/AHRD_on_gene_clusters

Automated Assignment of Human Readable Descriptions on Gene Clusters generated by OrthoMCL

Primary LanguageR

AHRD_on_gene_clusters

Automated Assignment of Human Readable Descriptions on Gene Clusters generated by OrthoMCL

Introduction

“AHRD_on_gene_clusters” is small R project that annotates Gene Clusters with Human Readable Descriptions. Gene Clusters are sets of amino acid sequence of significant similarity. Typically they are found, or generated, by the following method:

1. A database is decided upon: Use the proteome of the organism you are investigating, typically all freshly sequenced Amino Acid Sequences, and join it with reference proteomes.
2. Run a Blast “all vs all” search, finding for each protein those it is significantly similar to.
3. Based on the resulting BLAST scores cluster above Proteins using a Markov Clustering approach as implemented in OrthoMCL or just the plain MCL

The resulting clusters can be interpreted as gene families and enable several conclusions and interpretations: Like gene expansion or loss in a certain organism, phylogenetic reconstruction in order to reconstruct the evolutionary history of the genes of your interest etc.

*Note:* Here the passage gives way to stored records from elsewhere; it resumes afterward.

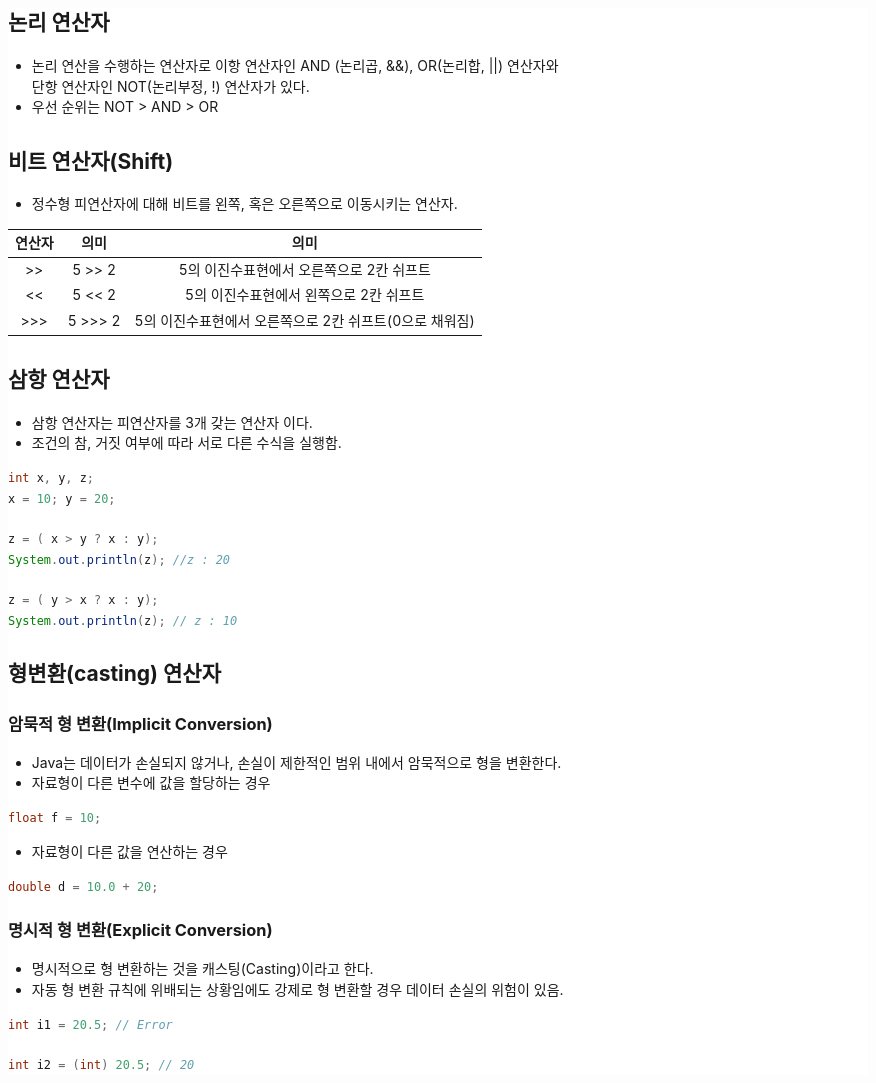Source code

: ## 논리 연산자
- 논리 연산을 수행하는 연산자로 이항 연산자인 AND (논리곱, &&), OR(논리합, ||) 연산자와  
  단항 연산자인 NOT(논리부정, !) 연산자가 있다. 
- 우선 순위는 NOT > AND > OR

## 비트 연산자(Shift)
- 정수형 피연산자에 대해 비트를 왼쪽, 혹은 오른쪽으로 이동시키는 연산자.

| 연산자 |   의미    |                의미                |
|:---:|:-------:|:--------------------------------:|
| >>  | 5 >> 2  |     5의 이진수표현에서 오른쪽으로 2칸 쉬프트      |
| <<  | 5 << 2  |      5의 이진수표현에서 왼쪽으로 2칸 쉬프트      |
| >>> | 5 >>> 2 | 5의 이진수표현에서 오른쪽으로 2칸 쉬프트(0으로 채워짐) |

## 삼항 연산자
- 삼항 연산자는 피연산자를 3개 갖는 연산자 이다.
- 조건의 참, 거짓 여부에 따라 서로 다른 수식을 실행함.

``` java
int x, y, z;
x = 10; y = 20;

z = ( x > y ? x : y);
System.out.println(z); //z : 20

z = ( y > x ? x : y);
System.out.println(z); // z : 10
``` 

## 형변환(casting) 연산자
### 암묵적 형 변환(Implicit Conversion)
- Java는 데이터가 손실되지 않거나, 손실이 제한적인 범위 내에서 암묵적으로 형을 변환한다.
- 자료형이 다른 변수에 값을 할당하는 경우
``` java
float f = 10;
```
- 자료형이 다른 값을 연산하는 경우
``` java
double d = 10.0 + 20;
``` 

### 명시적 형 변환(Explicit Conversion)
- 명시적으로 형 변환하는 것을 캐스팅(Casting)이라고 한다.
- 자동 형 변환 규칙에 위배되는 상황임에도 강제로 형 변환할 경우 데이터 손실의 위험이 있음.
``` java
int i1 = 20.5; // Error

int i2 = (int) 20.5; // 20
```
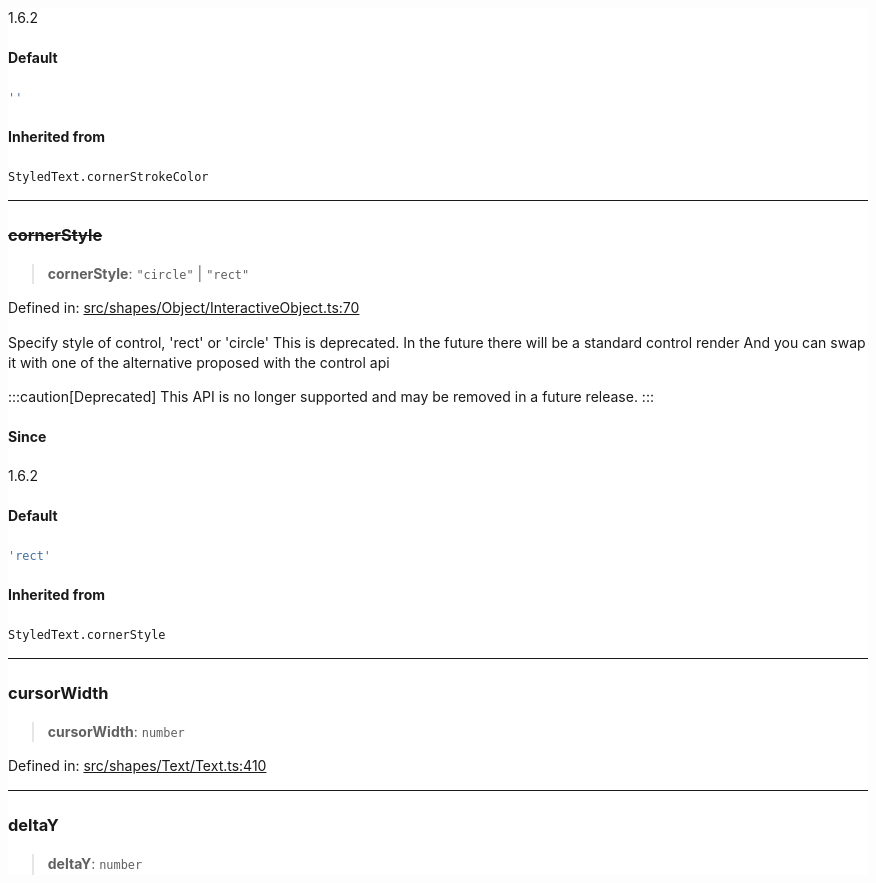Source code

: 1.6.2

#### Default

```ts
''
```

#### Inherited from

`StyledText.cornerStrokeColor`

***

### ~~cornerStyle~~

> **cornerStyle**: `"circle"` \| `"rect"`

Defined in: [src/shapes/Object/InteractiveObject.ts:70](https://github.com/fabricjs/fabric.js/blob/b4f67b1cfd353d0e2763b168e07bce6b67895452/src/shapes/Object/InteractiveObject.ts#L70)

Specify style of control, 'rect' or 'circle'
This is deprecated. In the future there will be a standard control render
And you can swap it with one of the alternative proposed with the control api

:::caution[Deprecated]
This API is no longer supported and may be removed in a future release.
:::

#### Since

1.6.2

#### Default

```ts
'rect'
```

#### Inherited from

`StyledText.cornerStyle`

***

### cursorWidth

> **cursorWidth**: `number`

Defined in: [src/shapes/Text/Text.ts:410](https://github.com/fabricjs/fabric.js/blob/b4f67b1cfd353d0e2763b168e07bce6b67895452/src/shapes/Text/Text.ts#L410)

***

### deltaY

> **deltaY**: `number`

The problem is, that no cluster has a short, concise, and trustworthy human readable description that gives you a quick overview of what kind of gene family you are dealing with here. And typically you have many such clusters. – In the Tomato genome for istance we had 17,490!

This version of AHRD (see https://github.com/groupschoof/AHRD for the original used to describe single query proteins) provides a simple method to annotate such gene clusters.

Algorithm

“AHRD_on_gene_clusters” first reads in the latest InterPro database and InterProScan annotations for the above proteins (see Introduction). Then it annotates each gene cluster with a Human Readable Description (HRD) as follows:

For each gene in the current cluster:

1. Find the most frequently annotated InterPro Family
2. Assign it as the cluster’s HRD
3. Compute the HRD’s score as the annotation frequency of the InterPro Family in the current cluster. That is the fraction of the cluster’s Proteins annotated with this InterPro Family.
4. If no InterPro Family reaches the custom threshhold frequency of 0.5, use any other InterPro annotation, for instance a Domain.
5. Generate a HRD as a named list. Two slots are present for each Gene Family’s HRD: most.frequent.IPRs and frequency. The first one holds each most frequent InterPro entry as a list, each of which has the slots SHORT.NAME, and ID, among others.

Installation

You need R version >= 3

require(devtools)
install_github("groupschoof/AHRD_on_gene_clusters@v0.2")

Or, if you do not want to use devtools:

git clone https://github.com/groupschoof/AHRD_on_gene_clusters.git
cd AHRD_on_gene_clusters
git checkout tags/v0.2
R CMD INSTALL .

Usage

In an interactive R shell type:

require( AHRD.on.gene.clusters )

And get a descriptive usage example with:

help( 'AHRD.on.gene.clusters-package' )

References

  • Van Dongen, Stijn. “Graph Clustering Via a Discrete Uncoupling Process.” SIAM Journal on Matrix Analysis and Applications 30, no. 1 (January 2008): 121–141. doi:10.1137/040608635.
  • Li, Li, Christian J Stoeckert Jr, and David S Roos. “OrthoMCL: identification of ortholog groups for eukaryotic genomes.” Genome research 13, no. 9 (September 2003): 2178–2189. doi:10.1101/gr.1224503.
  • McGinnis, Scott, and Thomas L. Madden. “BLAST: At the Core of a Powerful and Diverse Set of Sequence Analysis Tools.” Nucleic Acids Research 32, no. Web Server issue (July 1, 2004): W20–W25. doi:10.1093/nar/gkh435.
  • Altschul, S F, T L Madden, A A Schaffer, J Zhang, Z Zhang, W Miller, and D J Lipman. “Gapped BLAST and PSI-BLAST: a New Generation of Protein Database Search Programs.” Nucleic Acids Research 25, no. 17 (September 1, 1997): 3389–3402.
  • Consortium, The Tomato Genome. “The Tomato Genome Sequence Provides Insights into Fleshy Fruit Evolution.” Nature 485, no. 7400 (May 31, 2012): 635–641. doi:10.1038/nature11119.
  • Apweiler, R., T. K. Attwood, A. Bairoch, A. Bateman, E. Birney, M. Biswas, P. Bucher, et al. “InterPro—an Integrated Documentation Resource for Protein Families, Domains and Functional Sites.” Bioinformatics 16, no. 12 (December 1, 2000): 1145–1150. doi:10.1093/bioinformatics/16.12.1145.